NEW YORK — Starbucks Corp.’s Howard Schultz is stepping down as executive chairman of the coffee company he helped transform into a global brand, and says public service may be in his future.
Schultz, 64, says he is considering many possibilities. He had endorsed Democratic presidential nominee Hillary Clinton before the last presidential election and had sometimes deflected questions about whether he would run for office.
“I’ll be thinking about a range of options for myself, from philanthropy to public service, but I’m a long way from knowing what the future holds,” he said in a letter to employees.
Speculation has swirled for years that Schultz might run for president. While not addressing the question directly, he told The New York Times on Monday that “for some time now, I have been deeply concerned about our country — the growing division at home and our standing in the world.”

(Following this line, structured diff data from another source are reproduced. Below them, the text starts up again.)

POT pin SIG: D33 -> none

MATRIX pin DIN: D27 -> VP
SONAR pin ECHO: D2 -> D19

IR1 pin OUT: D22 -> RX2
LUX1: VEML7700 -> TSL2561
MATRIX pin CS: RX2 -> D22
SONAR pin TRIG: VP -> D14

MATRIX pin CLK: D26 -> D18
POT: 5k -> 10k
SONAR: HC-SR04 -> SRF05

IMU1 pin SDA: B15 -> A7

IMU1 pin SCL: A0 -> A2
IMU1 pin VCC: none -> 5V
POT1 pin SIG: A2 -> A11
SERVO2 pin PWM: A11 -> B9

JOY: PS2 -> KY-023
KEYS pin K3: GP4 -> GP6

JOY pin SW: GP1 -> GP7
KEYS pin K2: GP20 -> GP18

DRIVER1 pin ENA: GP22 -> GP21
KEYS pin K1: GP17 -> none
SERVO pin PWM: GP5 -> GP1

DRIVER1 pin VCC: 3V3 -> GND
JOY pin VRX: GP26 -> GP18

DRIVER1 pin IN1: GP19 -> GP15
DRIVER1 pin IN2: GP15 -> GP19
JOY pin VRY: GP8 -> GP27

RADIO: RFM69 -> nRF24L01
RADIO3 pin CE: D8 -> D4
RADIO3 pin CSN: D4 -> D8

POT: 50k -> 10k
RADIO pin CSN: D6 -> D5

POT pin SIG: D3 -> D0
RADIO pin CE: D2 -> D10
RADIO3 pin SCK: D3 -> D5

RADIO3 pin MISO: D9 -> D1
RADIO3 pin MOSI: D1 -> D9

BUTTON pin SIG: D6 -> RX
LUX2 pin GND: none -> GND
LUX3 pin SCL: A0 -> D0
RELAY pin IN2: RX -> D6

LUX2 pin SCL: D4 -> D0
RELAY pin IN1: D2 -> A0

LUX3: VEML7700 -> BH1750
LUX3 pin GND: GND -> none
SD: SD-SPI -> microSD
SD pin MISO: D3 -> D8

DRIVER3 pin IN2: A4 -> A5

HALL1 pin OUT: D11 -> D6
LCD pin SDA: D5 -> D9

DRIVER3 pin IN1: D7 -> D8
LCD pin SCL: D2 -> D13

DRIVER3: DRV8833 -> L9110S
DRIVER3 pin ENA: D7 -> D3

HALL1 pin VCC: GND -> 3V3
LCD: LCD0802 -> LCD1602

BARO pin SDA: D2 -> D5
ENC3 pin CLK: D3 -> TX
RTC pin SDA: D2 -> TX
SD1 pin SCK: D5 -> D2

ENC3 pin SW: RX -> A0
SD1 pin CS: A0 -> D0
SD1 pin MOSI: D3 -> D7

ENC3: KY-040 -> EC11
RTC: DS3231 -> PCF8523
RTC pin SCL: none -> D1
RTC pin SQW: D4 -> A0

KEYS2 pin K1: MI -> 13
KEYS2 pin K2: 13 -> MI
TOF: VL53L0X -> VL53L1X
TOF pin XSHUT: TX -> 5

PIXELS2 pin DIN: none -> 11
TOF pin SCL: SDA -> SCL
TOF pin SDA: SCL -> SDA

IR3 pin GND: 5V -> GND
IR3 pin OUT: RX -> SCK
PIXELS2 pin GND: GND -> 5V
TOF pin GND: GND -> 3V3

Schultz’s move comes after he ceded the day-to-day duties of CEO at Starbucks last year to focus on innovation and social-impact projects as executive chairman. As of June 26, Starbucks says Schultz will take the title of chairman emeritus. The Seattle-based chain says he is writing a book about Starbucks’ social-impact moves and its efforts to redefine the role of a public company.
“Starbucks changed the way millions of people drink coffee, this is true, but we also changed people’s lives in communities around the world for the better,” Schultz said in his letter.
Schultz was known for aligning himself and Starbucks with issues like race and jobs for underprivileged youth — even when those efforts fell flat, like the “Race Together” campaign that encouraged workers to talk about race with customers. The company also long projected itself as a socially conscious company and promoted its stores as neighborhood gathering places.
More recently, as the company tried to restore its reputation after the arrests of two black men at a coffee shop in Philadelphia, Schultz said he didn’t want people to feel “less than” if they were refused bathroom access.
Last week, the company closed its U.S. stores for several hours for bias awareness training for its employees, one of the measures it promised after the men were arrested as they waited for an associate but hadn’t bought anything.
Schultz has said his vision for Starbucks was largely inspired by the coffee bars he saw on a visit to Milan many years ago. He had stepped away as CEO in 2000, before returning to that role in 2008. He was credited with turning around Starbucks’ fortunes. He oversaw the expansion of the chain’s food and beverage menu and the growth of its popular loyalty program and mobile app.
In his letter, Schultz emphasized his roots, saying, “I still feel like a kid from Brooklyn who grew up in public housing” and that he’d “set out to build a company that my father, a blue-collar worker and World War II veteran, never had a chance to work for.”
He also credited the company with “balancing profitability and social conscience, compassion and rigor, and love and responsibility.”
Starbucks said Myron E. “Mike” Ullman would be the new chairman of the board upon Schultz’s retirement. Shares in Starbucks dropped 1 percent to $56.50 in extended trading after the announcement.